Stored entries:
■ ■ ■ ■

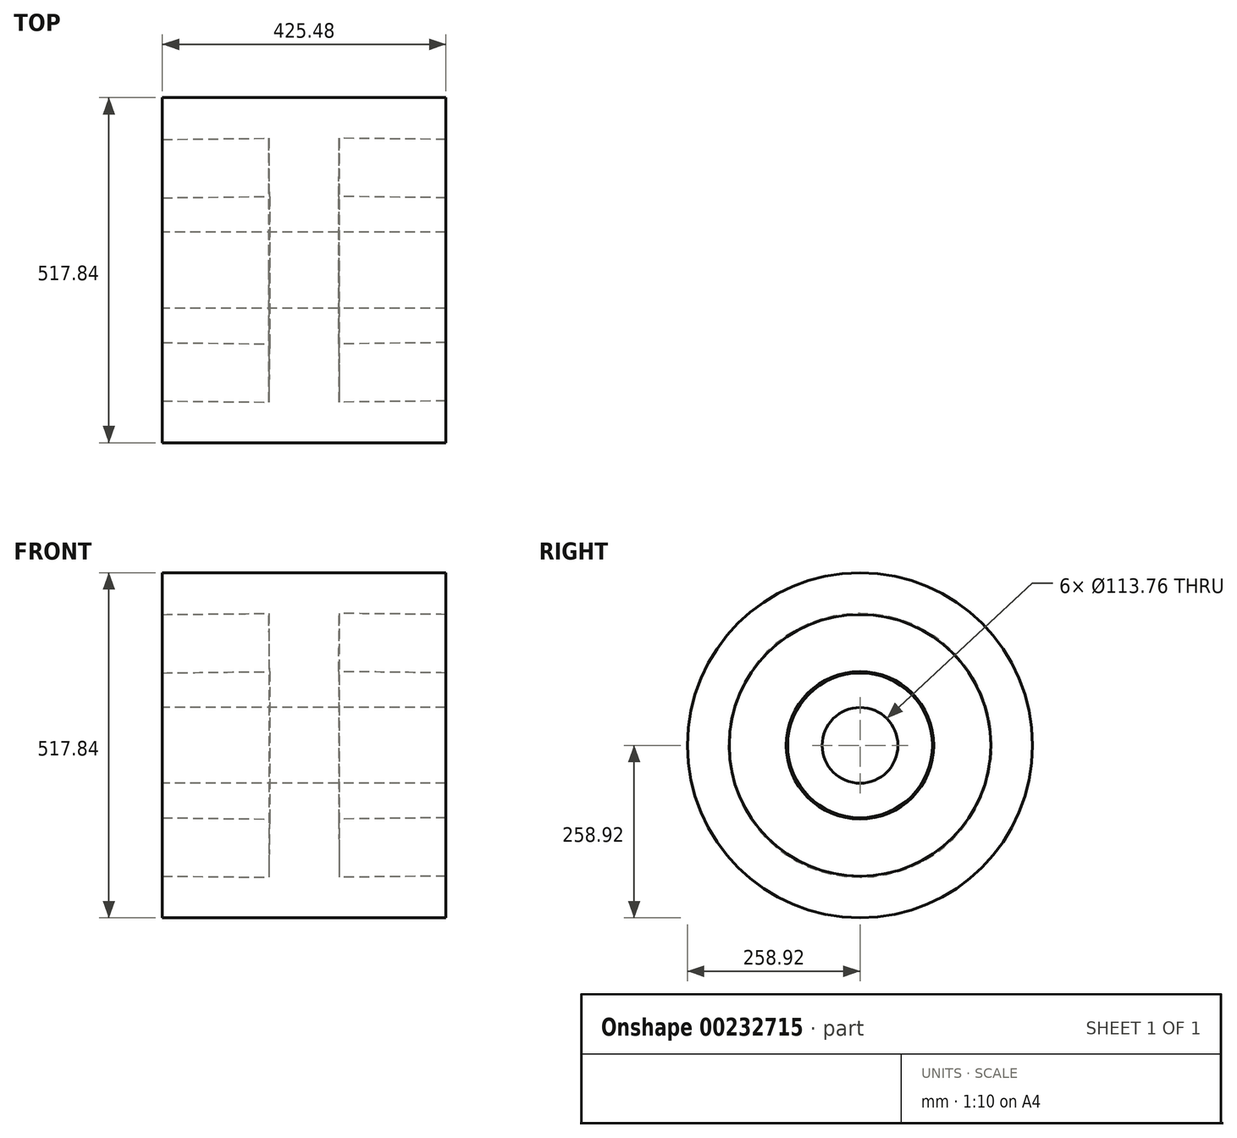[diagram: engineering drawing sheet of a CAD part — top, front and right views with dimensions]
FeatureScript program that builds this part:
annotation { "Feature Type Name" : "Feature", "Feature Type Description" : "" }
export const myFeature = defineFeature(function(context is Context, id is Id, definition is map)
    precondition{}
    {
        {
            var Q0;
            Q0=qCreatedBy(makeId("Front.planeOp"),FACE);
            var sketch = newSketch(context, id + "F0", { "sketchPlane" : qUnion([Q0])});
            skLineSegment(sketch, "E0", {"start": v(-182.02, 0) * mm, "end": v(212.3, 0) * mm, "construction": true});
            skLineSegment(sketch, "E1", {"start": v(0, 0) * mm, "end": v(0, 340.07) * mm, "construction": true});
            skLineSegment(sketch, "E2", {"start": v(0, 258.92) * mm, "end": v(212.74, 258.92) * mm});
            skLineSegment(sketch, "E3", {"start": v(212.74, 258.92) * mm, "end": v(212.74, 196.28) * mm});
            skLineSegment(sketch, "E4", {"start": v(212.74, 196.28) * mm, "end": v(52.87, 197.88) * mm});
            skLineSegment(sketch, "E5", {"start": v(52.87, 197.88) * mm, "end": v(51.78, 110.65) * mm});
            skLineSegment(sketch, "E6", {"start": v(51.78, 110.65) * mm, "end": v(212.74, 108.64) * mm});
            skLineSegment(sketch, "E7", {"start": v(212.74, 108.64) * mm, "end": v(212.3, 56.88) * mm});
            skLineSegment(sketch, "E8", {"start": v(212.3, 56.88) * mm, "end": v(0, 56.88) * mm});
            skLineSegment(sketch, "E9.MirrorCS", {"start": v(0, 258.92) * mm, "end": v(-212.74, 258.92) * mm});
            skLineSegment(sketch, "E10.MirrorCS", {"start": v(-212.74, 258.92) * mm, "end": v(-212.74, 196.28) * mm});
            skLineSegment(sketch, "E11.MirrorCS", {"start": v(-212.74, 196.28) * mm, "end": v(-52.87, 197.88) * mm});
            skLineSegment(sketch, "E12.MirrorCS", {"start": v(-52.87, 197.88) * mm, "end": v(-51.78, 110.65) * mm});
            skLineSegment(sketch, "E13.MirrorCS", {"start": v(-51.78, 110.65) * mm, "end": v(-212.74, 108.64) * mm});
            skLineSegment(sketch, "E14.MirrorCS", {"start": v(-212.3, 56.88) * mm, "end": v(0, 56.88) * mm});
            skLineSegment(sketch, "E15.MirrorCS", {"start": v(-212.74, 108.64) * mm, "end": v(-212.3, 56.88) * mm});
            skSolve(sketch);
        }
        {
            var Q0;
            Q0=makeQuery(id+"F0.imprint","IMPRINT",FACE,{"disambiguationData":[TD([[makeQuery(id+"F0.imprint","IMPRINT",EDGE,{"derivedFrom":sQuery(id+"F0.wireOp",EDGE,"E2")}),-1.0]])]});
            var Q1;
            Q1=sQuery(id+"F0.wireOp",EDGE,"E0");
            revolve(context, id + "F1", {"entities" : qUnion([Q0]), "axis" : qUnion([Q1]), "revolveType" : RevolveType.FULL});
        }
    });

■ ■ ■ ■

*Set exercise*.
Change "Q0" to "frontPlane" in the data from the start through the line with "v(0, 340.07) *", and give those lines again with nothing else altered. Leave the pictures out.

*Result of this exercise*.
[diagram: engineering drawing sheet of a CAD part — top, front and right views with dimensions]
FeatureScript program that builds this part:
annotation { "Feature Type Name" : "Feature", "Feature Type Description" : "" }
export const myFeature = defineFeature(function(context is Context, id is Id, definition is map)
    precondition{}
    {
        {
            var frontPlane;
            frontPlane=qCreatedBy(makeId("Front.planeOp"),FACE);
            var sketch = newSketch(context, id + "F0", { "sketchPlane" : qUnion([frontPlane])});
            skLineSegment(sketch, "E0", {"start": v(-182.02, 0) * mm, "end": v(212.3, 0) * mm, "construction": true});
            skLineSegment(sketch, "E1", {"start": v(0, 0) * mm, "end": v(0, 340.07) * mm, "construction": true});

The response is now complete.